"You'll catch your death of cold going out like that!" We've all heard the old wives tale that going out with wet hair/ no coat/ no umbrella will give us a chill and from this we are likely a nasty cold. But is there any scientific evidence linking getting cold with getting ill? The answer to this is no, although plenty of people have tried to prove a link between temperature and the common cold over the years.
It all started with Louis Pasteur who, in 1878, observed that chickens are immune to anthrax (which is a bacterium rather the cold virus but its the same principle). He believed that the high body temperature of a chicken (around 105 degrees Fahrenheit) was somehow preventing it from getting ill so he stuck poor Monsieur Poulet in cold water and managed to give him anthrax. Sadly, the chicken died but Pasteur had proved his point.

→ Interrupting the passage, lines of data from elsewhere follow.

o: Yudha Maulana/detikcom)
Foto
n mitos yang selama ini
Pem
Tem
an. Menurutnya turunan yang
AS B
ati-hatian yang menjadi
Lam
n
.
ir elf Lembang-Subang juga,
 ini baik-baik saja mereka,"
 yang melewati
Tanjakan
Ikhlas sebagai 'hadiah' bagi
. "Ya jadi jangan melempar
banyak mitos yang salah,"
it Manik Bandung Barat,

The last 100 years have seen some slightly better experiments to investigate the link between getting chilly and catching a rhinovirus (that's the common cold virus) infection. In the 1950s, scientists compared men sitting in a warm room wearing socks and underwear (warm enclosed space, semi-naked men, a few hours...can't have smelt nice) with men in a freezer (they got gloves, hats and coats). They found that they all caught colds at the same rates.
A similar experiment, in 1968, chilled men in cold baths before dripping the rhinovirus into their noses. Once again, un-chilled and chilled people got colds at the same rates. In fact, a more recent piece of research suggests that cold temperature actually stimulates the immune system, priming it for future infections and better protecting you against the winter sniffles.

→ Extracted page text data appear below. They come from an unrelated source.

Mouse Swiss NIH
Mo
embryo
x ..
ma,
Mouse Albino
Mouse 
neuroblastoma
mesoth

The general consensus appears to be that contact with an infected individua l- particularly their hands - is a much more important risk factor for getting a cold than cold weather. In fact, the most important cold virus (rhinovirus) prefers the spring and the autumn rather than the winter - it likes humidity not cold. The reason we tend to get more colds in the winter is due to us staying in and being in much closer contact with each other. The only way to get a cold is from an infected person - we're much more likely to come in contact with one when sitting in enclosed spaces with the air conditioning blowing our sneezed up virus around the place.

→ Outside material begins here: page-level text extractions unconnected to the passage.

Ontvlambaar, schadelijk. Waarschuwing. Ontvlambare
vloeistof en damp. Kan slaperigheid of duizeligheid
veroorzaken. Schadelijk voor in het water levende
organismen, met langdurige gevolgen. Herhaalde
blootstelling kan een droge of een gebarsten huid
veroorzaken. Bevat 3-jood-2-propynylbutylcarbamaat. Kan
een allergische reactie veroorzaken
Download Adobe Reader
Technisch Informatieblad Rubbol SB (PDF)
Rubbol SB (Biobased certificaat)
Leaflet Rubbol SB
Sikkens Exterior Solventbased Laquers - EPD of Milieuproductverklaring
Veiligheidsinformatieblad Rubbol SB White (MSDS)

Another study comparing asthmatics with healthy volunteers found that the group with the impaired lung function did not get any more colds than the healthy group. Most healthy people who were exposed got ill, although the asthmatics got slightly more serious infections on the whole. In all, cold weather, fatigue, and sleep deprivation have not been shown to increase your risk of getting a cold. If you're going to get one, then not much is going to help you.
So why is the research still going on? The thing is, these studies haven't completely answered the original question. Pouring virus into peoples noses isn't exactly what happens in real life. Perhaps overall health and body temperature effect whether or not you get a cold after exposure to much lower amounts of virus than were used in these studies. Who nose?